#### [WHAT IS NEEDED]
Please repeat the lines below, exactly and only, from the one that holds "Marlin Dynamic 790 Pro" through the one that holds "najbardziej atrakcyjnych mieszkań".

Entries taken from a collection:
***
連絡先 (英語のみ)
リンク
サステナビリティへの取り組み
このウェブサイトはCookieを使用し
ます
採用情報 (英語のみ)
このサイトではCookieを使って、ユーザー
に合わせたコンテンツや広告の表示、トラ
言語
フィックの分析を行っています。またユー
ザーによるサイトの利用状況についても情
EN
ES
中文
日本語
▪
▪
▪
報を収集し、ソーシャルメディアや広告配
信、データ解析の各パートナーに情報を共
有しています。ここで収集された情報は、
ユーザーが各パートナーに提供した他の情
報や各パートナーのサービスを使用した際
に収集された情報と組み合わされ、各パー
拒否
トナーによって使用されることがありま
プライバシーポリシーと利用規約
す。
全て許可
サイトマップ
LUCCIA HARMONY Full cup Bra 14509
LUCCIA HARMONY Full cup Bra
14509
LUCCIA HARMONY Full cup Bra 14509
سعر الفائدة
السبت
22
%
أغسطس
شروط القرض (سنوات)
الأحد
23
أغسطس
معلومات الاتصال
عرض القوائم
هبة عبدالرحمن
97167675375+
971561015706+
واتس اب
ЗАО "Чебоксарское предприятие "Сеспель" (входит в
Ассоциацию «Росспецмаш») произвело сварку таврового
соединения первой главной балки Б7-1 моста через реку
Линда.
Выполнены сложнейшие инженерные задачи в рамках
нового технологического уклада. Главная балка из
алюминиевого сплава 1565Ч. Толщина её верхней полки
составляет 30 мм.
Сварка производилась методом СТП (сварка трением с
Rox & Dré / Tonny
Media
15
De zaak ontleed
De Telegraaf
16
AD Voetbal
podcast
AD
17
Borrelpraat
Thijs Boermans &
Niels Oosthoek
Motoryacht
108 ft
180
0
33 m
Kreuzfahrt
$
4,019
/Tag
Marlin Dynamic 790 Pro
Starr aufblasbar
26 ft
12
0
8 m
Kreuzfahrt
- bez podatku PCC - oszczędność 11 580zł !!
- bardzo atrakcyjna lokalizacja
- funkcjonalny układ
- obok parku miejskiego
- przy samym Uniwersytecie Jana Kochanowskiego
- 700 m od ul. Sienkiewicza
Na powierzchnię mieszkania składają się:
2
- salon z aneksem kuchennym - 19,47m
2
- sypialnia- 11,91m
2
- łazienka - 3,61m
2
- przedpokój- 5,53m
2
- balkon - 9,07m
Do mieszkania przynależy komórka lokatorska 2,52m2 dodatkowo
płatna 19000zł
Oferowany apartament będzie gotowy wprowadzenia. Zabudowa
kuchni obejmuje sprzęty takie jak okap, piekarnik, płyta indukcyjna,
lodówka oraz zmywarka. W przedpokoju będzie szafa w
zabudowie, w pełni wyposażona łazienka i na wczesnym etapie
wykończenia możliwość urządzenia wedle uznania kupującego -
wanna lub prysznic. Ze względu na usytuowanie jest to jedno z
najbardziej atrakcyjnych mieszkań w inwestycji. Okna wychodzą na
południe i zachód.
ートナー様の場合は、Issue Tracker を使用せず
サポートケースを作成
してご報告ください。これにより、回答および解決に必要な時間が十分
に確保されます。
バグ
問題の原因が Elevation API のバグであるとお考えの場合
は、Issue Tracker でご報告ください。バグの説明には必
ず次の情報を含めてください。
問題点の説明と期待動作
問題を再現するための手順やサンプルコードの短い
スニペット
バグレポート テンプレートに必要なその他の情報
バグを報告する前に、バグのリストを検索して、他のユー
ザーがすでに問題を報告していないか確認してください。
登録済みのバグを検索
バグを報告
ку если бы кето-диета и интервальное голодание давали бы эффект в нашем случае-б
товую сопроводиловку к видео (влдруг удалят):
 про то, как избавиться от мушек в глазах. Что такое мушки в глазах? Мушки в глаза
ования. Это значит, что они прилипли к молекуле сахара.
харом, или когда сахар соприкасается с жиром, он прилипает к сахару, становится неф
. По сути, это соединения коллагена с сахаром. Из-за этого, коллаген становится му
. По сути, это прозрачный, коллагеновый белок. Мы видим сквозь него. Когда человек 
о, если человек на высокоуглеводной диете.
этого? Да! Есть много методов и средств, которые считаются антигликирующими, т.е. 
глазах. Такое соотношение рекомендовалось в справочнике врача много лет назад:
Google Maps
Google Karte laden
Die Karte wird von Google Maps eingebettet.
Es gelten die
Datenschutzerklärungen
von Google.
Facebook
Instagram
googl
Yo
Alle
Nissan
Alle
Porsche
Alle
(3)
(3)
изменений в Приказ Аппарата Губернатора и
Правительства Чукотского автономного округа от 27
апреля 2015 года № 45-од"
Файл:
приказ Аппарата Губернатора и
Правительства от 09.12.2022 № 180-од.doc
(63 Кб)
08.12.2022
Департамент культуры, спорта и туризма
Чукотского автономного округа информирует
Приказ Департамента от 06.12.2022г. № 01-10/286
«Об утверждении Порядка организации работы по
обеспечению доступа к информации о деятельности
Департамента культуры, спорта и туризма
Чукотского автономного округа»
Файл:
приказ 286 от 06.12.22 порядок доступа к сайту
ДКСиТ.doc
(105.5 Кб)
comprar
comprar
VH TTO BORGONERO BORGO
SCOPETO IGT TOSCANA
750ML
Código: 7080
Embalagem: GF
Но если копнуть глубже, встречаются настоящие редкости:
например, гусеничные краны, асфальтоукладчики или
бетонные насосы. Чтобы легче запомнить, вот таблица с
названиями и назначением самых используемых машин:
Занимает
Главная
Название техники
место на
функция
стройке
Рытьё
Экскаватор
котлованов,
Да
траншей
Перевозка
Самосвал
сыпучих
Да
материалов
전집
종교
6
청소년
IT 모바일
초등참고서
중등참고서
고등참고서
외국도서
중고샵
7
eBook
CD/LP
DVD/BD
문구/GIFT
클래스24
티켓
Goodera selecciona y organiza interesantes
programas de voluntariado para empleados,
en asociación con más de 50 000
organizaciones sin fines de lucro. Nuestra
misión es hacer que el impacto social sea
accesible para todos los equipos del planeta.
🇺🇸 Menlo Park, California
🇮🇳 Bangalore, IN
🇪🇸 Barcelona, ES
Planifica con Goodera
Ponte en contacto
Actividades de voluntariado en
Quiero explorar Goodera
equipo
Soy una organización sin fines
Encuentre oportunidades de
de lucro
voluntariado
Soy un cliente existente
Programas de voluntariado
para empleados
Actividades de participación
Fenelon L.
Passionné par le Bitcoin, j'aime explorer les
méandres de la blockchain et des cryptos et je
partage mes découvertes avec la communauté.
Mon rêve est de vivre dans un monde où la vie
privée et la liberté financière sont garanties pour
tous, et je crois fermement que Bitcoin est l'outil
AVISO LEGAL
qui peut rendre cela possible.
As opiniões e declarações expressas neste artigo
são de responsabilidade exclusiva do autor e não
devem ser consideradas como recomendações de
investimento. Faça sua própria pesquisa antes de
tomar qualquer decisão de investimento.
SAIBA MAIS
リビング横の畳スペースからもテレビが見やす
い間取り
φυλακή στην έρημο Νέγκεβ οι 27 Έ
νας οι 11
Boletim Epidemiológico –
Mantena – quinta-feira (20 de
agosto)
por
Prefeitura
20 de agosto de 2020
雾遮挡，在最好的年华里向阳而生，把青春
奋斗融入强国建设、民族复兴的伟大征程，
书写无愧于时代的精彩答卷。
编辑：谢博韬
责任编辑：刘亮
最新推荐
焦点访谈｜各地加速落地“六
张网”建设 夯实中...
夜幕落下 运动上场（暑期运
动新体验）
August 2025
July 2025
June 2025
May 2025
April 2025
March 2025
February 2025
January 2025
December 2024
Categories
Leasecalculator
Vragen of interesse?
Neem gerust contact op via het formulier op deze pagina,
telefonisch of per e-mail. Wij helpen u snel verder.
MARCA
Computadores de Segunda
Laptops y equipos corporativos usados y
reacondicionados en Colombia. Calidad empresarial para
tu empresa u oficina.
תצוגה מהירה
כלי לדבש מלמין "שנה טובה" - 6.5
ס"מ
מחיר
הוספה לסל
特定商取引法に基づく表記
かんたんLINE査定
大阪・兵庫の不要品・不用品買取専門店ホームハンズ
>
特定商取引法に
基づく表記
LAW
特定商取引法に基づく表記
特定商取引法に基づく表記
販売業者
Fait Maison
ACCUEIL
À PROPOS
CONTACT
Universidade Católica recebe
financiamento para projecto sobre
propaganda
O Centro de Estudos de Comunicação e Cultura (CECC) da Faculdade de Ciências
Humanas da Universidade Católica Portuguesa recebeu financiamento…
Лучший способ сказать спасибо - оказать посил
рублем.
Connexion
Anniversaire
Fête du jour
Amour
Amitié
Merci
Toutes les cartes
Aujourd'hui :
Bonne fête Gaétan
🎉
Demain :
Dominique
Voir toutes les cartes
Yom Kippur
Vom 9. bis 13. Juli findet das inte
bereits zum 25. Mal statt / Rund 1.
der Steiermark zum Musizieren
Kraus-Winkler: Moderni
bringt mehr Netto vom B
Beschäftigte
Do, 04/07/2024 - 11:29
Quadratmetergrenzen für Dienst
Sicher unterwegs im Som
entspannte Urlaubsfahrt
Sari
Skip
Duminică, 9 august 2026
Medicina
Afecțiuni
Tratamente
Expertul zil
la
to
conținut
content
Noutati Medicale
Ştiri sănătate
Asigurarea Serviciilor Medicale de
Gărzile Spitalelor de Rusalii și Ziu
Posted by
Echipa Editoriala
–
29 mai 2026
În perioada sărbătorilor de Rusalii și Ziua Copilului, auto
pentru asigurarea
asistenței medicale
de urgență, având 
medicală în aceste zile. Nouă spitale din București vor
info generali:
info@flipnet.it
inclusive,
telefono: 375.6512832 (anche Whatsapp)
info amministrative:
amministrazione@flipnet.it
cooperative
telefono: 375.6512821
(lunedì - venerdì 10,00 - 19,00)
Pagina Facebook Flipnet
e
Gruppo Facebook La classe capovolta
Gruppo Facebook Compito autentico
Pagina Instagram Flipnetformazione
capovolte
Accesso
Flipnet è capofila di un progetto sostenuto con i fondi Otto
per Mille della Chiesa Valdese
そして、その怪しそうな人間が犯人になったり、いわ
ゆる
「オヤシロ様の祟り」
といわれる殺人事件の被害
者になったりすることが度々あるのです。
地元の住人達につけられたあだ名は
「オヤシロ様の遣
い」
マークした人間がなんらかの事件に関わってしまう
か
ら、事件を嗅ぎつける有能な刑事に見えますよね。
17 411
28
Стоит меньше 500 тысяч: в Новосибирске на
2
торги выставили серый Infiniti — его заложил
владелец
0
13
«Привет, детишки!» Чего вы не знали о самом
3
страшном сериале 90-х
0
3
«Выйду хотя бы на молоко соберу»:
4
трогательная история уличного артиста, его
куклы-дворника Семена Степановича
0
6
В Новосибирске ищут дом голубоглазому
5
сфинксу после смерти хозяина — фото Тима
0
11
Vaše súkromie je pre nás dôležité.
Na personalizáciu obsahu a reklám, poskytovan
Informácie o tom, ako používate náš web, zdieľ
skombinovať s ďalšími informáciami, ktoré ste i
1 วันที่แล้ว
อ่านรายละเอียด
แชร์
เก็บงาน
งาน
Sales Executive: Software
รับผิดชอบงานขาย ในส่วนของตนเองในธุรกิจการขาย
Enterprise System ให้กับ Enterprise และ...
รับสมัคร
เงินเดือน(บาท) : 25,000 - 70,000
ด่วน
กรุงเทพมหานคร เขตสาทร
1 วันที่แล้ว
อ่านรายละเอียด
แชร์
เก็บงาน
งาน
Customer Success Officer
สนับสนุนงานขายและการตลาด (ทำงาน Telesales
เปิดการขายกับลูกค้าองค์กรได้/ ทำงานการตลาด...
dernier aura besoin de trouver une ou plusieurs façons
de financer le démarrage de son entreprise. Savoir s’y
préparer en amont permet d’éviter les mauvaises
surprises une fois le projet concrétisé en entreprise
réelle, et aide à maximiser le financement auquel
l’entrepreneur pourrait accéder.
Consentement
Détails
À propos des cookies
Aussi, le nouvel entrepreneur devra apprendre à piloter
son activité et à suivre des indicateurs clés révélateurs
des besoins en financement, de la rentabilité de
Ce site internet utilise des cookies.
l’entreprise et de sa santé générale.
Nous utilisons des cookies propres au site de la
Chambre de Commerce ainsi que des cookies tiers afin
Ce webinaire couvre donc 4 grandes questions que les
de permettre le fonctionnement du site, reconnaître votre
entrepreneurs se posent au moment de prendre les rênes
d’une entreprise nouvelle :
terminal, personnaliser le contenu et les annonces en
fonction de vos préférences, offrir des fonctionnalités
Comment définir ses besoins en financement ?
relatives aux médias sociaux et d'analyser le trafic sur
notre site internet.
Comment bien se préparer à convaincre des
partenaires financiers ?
***
#### [RESULT OF THIS EXERCISE]
Marlin Dynamic 790 Pro
Starr aufblasbar
26 ft
12
0
8 m
Kreuzfahrt
- bez podatku PCC - oszczędność 11 580zł !!
- bardzo atrakcyjna lokalizacja
- funkcjonalny układ
- obok parku miejskiego
- przy samym Uniwersytecie Jana Kochanowskiego
- 700 m od ul. Sienkiewicza
Na powierzchnię mieszkania składają się:
2
- salon z aneksem kuchennym - 19,47m
2
- sypialnia- 11,91m
2
- łazienka - 3,61m
2
- przedpokój- 5,53m
2
- balkon - 9,07m
Do mieszkania przynależy komórka lokatorska 2,52m2 dodatkowo
płatna 19000zł
Oferowany apartament będzie gotowy wprowadzenia. Zabudowa
kuchni obejmuje sprzęty takie jak okap, piekarnik, płyta indukcyjna,
lodówka oraz zmywarka. W przedpokoju będzie szafa w
zabudowie, w pełni wyposażona łazienka i na wczesnym etapie
wykończenia możliwość urządzenia wedle uznania kupującego -
wanna lub prysznic. Ze względu na usytuowanie jest to jedno z
najbardziej atrakcyjnych mieszkań w inwestycji. Okna wychodzą na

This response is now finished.